While we’ve yet to see another team reach the same heights without a goal scorer at the top of its formation, we did see a battle of strikerless soccer during the past two weeks:

At this point in their careers, Robert Lewandowski and Ronaldo don’t do much more when they’re on the ball than fire off shots and score goals. And when they’re not doing either of those things—the pair combined for four attempts on target over two legs—it’s easy to see the wisdom in Parreira’s prediction. Strikers haven’t gone away—and I’m not sure they ever will—because goal-scoring will always be the game’s most important skill. As such, these players occupy the one position in which one- or two-dimensional players can still thrive. But positional flexibility is sweeping through the sports landscape—pitchers are designated hitters, power forwards are point guards, and running backs are wide receivers—and it’s coming for soccer: Of the top 10 goal scorers in Europe, half of them have at least six assists, too.

Winner: Edin Dzeko

But if you’re gonna be a striker, do it like Dzeko did. Sure, his numbers are inflated by playing against a team that came into the match with a three-goal lead, but Dzeko is the reason Liverpool couldn’t get comfortable until the final whistle. He ended the game with nine shots—eight from inside the box, and incredibly three with his head, three with his right foot, and three with his left—in addition to two chances created. Liverpool completed only eight passes into Roma’s box in 90 minutes; Dzeko alone completed five in the opposition penalty area.
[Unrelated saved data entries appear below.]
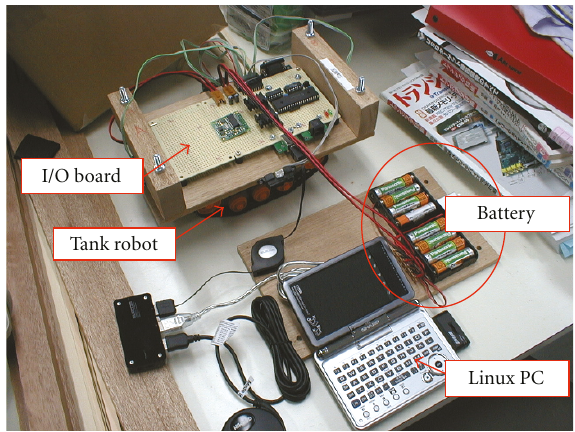
Figure 17: Photograph of an outdoor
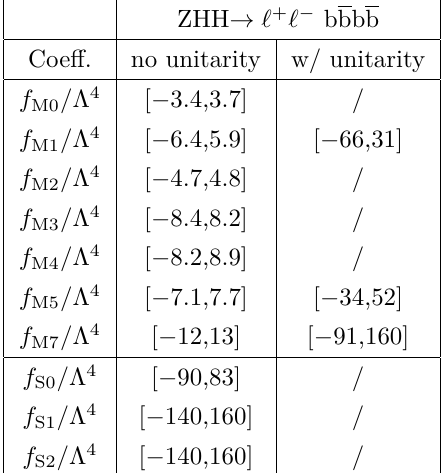
Table 7 . Constraints obtained with ZHH when applying or not unitarity constraints, in a projection with full HL-LHC luminosity. All entries represent 95% CL lower and upper limits in units of TeV − 4 . Bars represent processes for which there is no sensitivity to the corresponding operator, or cases where the theoretical unitarity bound is more stringent than the experimental one for all m cut-off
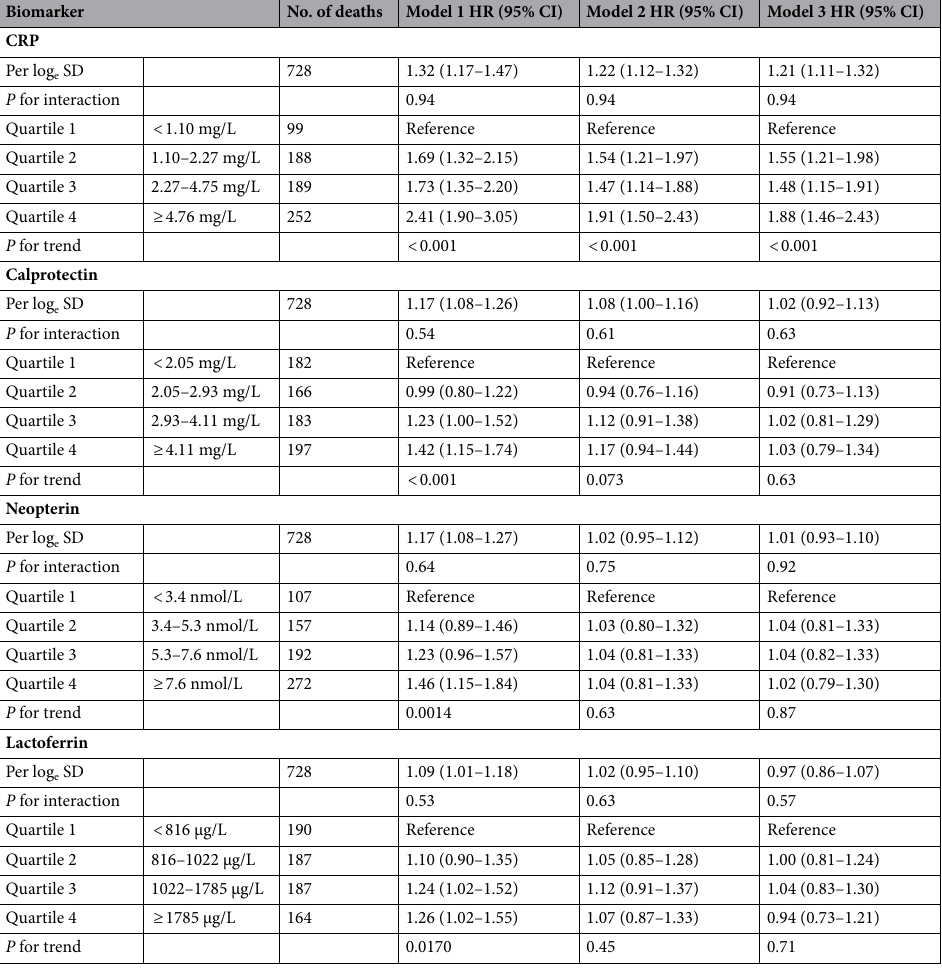
Table 2. Inflammatory markers and risk of cardiovascular mortality in overall study population. CI Confidence interval, HR Hazard Ratio, CVD cardiovascular disease. Estimated HRs per standard deviation (SD) increase by baseline log e concentrations, and within baseline concentrations (non-transformed) divided into quartiles. Model 1: Adjusted for age (as time scale), sex and diabetes. Model 2: Model 1 added prevalent CVD (self-reported history of myocardial infarction, angina pectoris or stroke), hypertension, smoking status, total cholesterol, HDL cholesterol, triglycerides, creatinine and body mass index (BMI). Model 3: Model 2 added the other 3 inflammatory markers. P for interaction: statistical significance testing interaction between diabetes and each inflammatory marker. P for trend: statistical significance of linear trend across quartiles of each inflammatory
After being cast off by Manchester City and then disappointing in his first season in Rome, Dzeko scored 29 goals and recorded nine assists last season in Serie A. (His underlying numbers—32 expected goals—were somehow even better.) This year, he’s cooled off a bit, with 16 goals and three assists in league play, but the guy is soccer’s best red zone threat: Few strikers in the world control a ball in the air and create their own space as well as Dzeko does. I’m sure this imaginary designation of victory will make up for his employer’s real-life defeat.

Loser: The Scoreboard Operator at the Olympic National Sports Complex

As Michael Caley wrote for The Washington Post earlier in the week: “[Real Madrid] has conceded 16.4 expected goals, including 26 clear scoring chances, in 10 matches against Barcelona, Atlético Madrid, Paris Saint-Germain, Juventus, Tottenham Hotspur, and now Bayern Munich.” They managed to prevent Bayern from creating any clear chances in the second leg, but were inundated with 4.2 shots worth of expected goals. Meanwhile, Liverpool, uh, you know, nearly blew a 5-2 lead, a 6-2 lead, and a 7-3 lead all in a single game. Both teams have conceded 37 goals in domestic play this year, which puts Real fifth in La Liga and Liverpool sixth in the Premier League. Both fine numbers, but not the kind of fortification that’ll slow down a world-class attack.
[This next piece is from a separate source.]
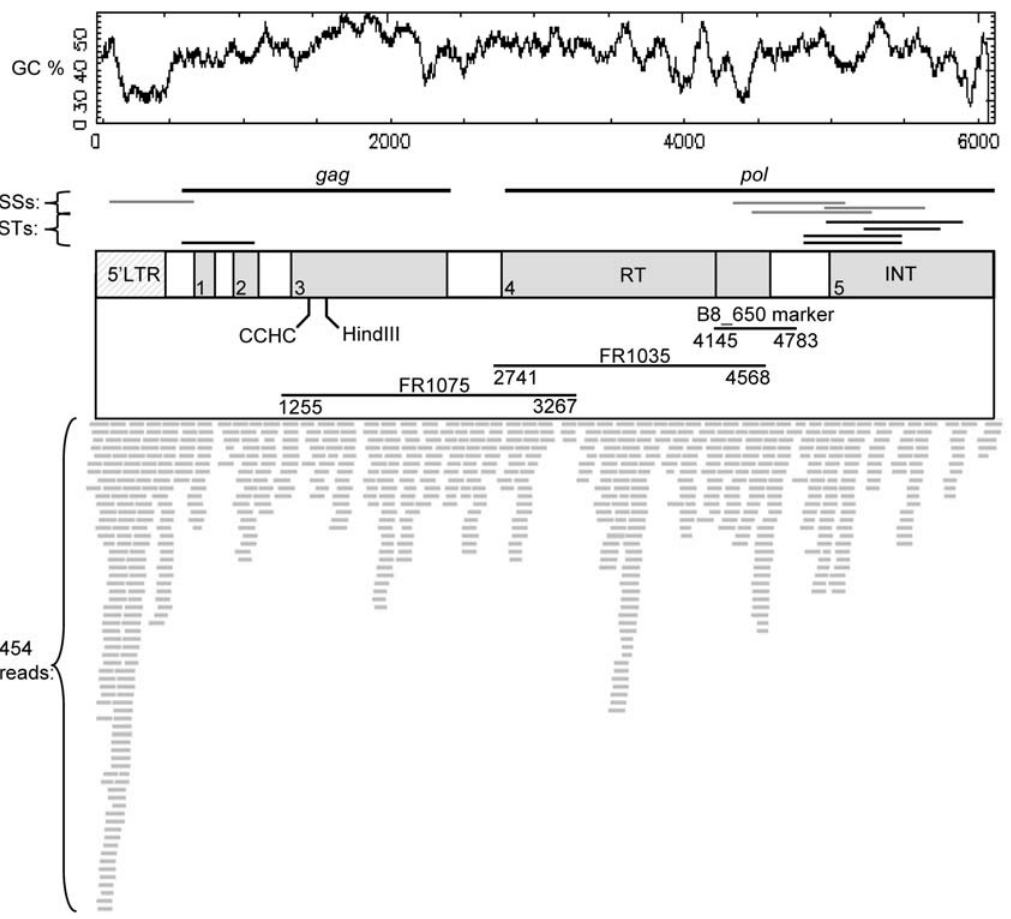
Figure 1. Organization of the RLG_ Gymny _EU912388-1 retrotransposon. Percent G + C is shown above the Gymny schematic. Numbered ORFs are in gray with vertical lines indicating stop codons, putative 5 9 LTR as hatched box, PR protease, RT reverse transcriptase, INT integrase. ESTs, GSSs, and 454 reads are indicated as are the B8_650 marker, and the Southern probes Fr1075 and Fr1035.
Yeah, about that: Sadio Mané’s goal gave him, Mohamed Salah, and Roberto Firmino 29 goals, the most ever scored by a trio in a single Champions League campaign. That, however, is one more than the 28 scored by Gareth Bale, Karim Benzema, and Cristiano Ronaldo four seasons ago … for Real Madrid.
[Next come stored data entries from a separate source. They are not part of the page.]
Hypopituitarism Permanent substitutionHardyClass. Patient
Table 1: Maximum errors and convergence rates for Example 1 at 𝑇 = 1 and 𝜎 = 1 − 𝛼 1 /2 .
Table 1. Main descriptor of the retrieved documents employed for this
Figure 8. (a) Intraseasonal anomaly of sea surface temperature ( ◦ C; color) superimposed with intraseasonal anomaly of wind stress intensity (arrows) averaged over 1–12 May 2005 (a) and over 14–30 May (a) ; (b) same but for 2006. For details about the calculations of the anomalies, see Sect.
Among the 10 best teams in the world, these might be the two most volatile and top-heavy. I have no idea who’s gonna win—FiveThirtyEight gives Madrid a 54-to-46-percent edge, which is a difference in probability almost imperceptible to the human mind—but whatever the line for total goals is, it isn’t high enough. Bet the over.

Winner: Superstitious Liverpool Fans

Who’s to argue with this logic?

The royal wedding comes exactly a week before the Champions League final. It’s on at 4 a.m. in Los Angeles, so I might as well watch. After all, it’s not like I’ll be able to sleep until May 27.